Un hombre que había pervertido a infinidad de jóvenes en sus múltiples incursiones nocturnas por las calles de mi ciudad, me dijo un día: «Dejemos en paz el problema de Dios. Por ahora es un problema que no me interesa». «¿Y crees tú –le pregunté- que algún día te interesará?». «¿Quién lo sabe?, me respondió. Después de todo, es probable, aunque no por ahora. En todo caso, mientras pueda gozar aunque sea un poco de esta vida irrepetible, mientras no cause asco a los demás, yo creo que no». Mientras esté joven y sano, tal parece ser su postura, Dios seguirá siendo para él una palabra inútil; mas cuando las cosas empiecen a complicarse, ya se verá…
A un narcotraficante, por ejemplo, ¿le convendrá mucho que Dios exista? Los dueños de esas casas de mal vivir y peor dormir, ¿desearán con vehemencia que haya un Dios que es –como dice el credo católico- Juez de vivos y muertos?

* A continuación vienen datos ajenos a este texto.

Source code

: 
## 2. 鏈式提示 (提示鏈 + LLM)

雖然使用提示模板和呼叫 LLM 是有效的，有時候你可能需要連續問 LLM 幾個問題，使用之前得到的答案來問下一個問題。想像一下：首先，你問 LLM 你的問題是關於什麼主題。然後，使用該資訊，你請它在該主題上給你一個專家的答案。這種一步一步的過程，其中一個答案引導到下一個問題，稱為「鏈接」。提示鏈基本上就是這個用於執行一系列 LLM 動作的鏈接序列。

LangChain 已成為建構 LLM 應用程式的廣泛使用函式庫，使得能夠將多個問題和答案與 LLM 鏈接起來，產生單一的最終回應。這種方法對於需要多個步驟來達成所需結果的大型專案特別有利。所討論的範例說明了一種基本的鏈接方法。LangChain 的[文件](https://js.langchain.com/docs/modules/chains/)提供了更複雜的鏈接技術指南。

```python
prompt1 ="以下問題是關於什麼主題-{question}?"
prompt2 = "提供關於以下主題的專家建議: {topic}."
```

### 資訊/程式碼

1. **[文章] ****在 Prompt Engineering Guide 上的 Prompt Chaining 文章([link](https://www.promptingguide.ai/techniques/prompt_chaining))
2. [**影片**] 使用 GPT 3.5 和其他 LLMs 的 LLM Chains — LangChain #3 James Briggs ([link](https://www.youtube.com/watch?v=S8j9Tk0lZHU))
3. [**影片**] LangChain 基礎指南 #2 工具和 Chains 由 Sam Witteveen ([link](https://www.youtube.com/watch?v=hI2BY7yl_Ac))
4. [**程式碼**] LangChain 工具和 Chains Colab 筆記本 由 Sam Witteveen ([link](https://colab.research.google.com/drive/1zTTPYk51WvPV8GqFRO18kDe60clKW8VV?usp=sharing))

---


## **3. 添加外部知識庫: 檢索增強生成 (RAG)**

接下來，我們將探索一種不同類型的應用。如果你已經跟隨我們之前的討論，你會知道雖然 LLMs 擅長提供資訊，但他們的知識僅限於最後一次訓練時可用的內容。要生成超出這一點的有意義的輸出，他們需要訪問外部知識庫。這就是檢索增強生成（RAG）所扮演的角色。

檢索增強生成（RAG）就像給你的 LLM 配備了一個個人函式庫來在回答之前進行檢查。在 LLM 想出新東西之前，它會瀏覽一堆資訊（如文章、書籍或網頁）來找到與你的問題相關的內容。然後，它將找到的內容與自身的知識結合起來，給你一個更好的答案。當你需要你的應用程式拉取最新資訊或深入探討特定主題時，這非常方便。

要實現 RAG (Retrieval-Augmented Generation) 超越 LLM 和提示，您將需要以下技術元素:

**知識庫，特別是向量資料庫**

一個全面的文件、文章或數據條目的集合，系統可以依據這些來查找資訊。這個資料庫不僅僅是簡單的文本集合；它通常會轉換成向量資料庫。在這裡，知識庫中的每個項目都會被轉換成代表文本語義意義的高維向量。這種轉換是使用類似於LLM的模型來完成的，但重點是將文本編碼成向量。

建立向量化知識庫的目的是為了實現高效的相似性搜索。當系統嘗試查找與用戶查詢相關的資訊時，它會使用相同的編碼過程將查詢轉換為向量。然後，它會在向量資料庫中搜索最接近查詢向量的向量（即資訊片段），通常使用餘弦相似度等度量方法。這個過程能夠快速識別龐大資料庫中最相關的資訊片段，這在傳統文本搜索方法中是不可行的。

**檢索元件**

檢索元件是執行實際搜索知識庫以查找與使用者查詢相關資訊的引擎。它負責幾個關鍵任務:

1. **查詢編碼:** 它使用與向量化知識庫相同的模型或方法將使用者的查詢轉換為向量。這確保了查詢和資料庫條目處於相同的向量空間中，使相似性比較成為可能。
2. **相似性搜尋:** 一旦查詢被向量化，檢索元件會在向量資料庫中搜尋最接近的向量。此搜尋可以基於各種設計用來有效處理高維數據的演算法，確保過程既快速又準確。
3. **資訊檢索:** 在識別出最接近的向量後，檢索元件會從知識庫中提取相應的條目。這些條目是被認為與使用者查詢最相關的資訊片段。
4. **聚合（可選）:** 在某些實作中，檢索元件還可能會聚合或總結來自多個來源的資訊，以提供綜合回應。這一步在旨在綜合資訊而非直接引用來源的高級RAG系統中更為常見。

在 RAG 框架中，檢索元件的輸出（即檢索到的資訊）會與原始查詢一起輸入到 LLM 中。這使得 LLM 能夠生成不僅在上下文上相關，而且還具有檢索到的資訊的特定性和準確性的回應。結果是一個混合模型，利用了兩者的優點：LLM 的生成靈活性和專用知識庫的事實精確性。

Esto no significa, por supuesto, que todo ateo sea un inmoral; ¡Dios me libre de decir semejante cosa! Significa, únicamente, que muchos ateísmos no son más que un recurso para reducir la disonancia, una pose para justificar algo: la propia manera de vivir, por ejemplo. Puesto que «si Dios no existe, todo está permitido», éstos, para permitirse todo, deben convencerse a sí mismos de que no existe Dios, y para convencerse a sí mismos gritan su incredulidad al primero que pasa, pues de otra forma tendrían que cambiar de conducta, cosa que, por el momento, no les hace maldita la gracia.
También existe el ateísmo de ciertos intelectuales que por ganar fama y fortuna son capaces de todo. Como Dios hoy ya no es popular y ellos sí que quieren serlo -y con todas sus fuerzas, además- sin ningún tipo de miramiento mandan a Dios al desván de las cosas viejas, o lo tratan como a un insoportable viejo gruñón que lo mejor que podría hacer en favor de la humanidad sería desparecer cuanto antes del horizonte. ¡Ah, el populismo de los intelectuales! ¿Quién nos pondrá a salvo de él?
Pero terminemos ya. Poco antes de morir, Franz Werfel (1890-1945), el gran escritor austriaco, escribió una especie de testamento o de balance espiritual que después, al mandarlo a las prensas, tituló así: Entre el cielo y la tierra. Pues bien, en este libro imprescindible es posible encontrar el siguiente aforismo: «El origen del ateísmo no es el conocimiento de que Dios no existe, sino el deseo vehemente de que no exista».
¿Será? Por lo menos acerca de esto, a mí no me queda ya ninguna duda.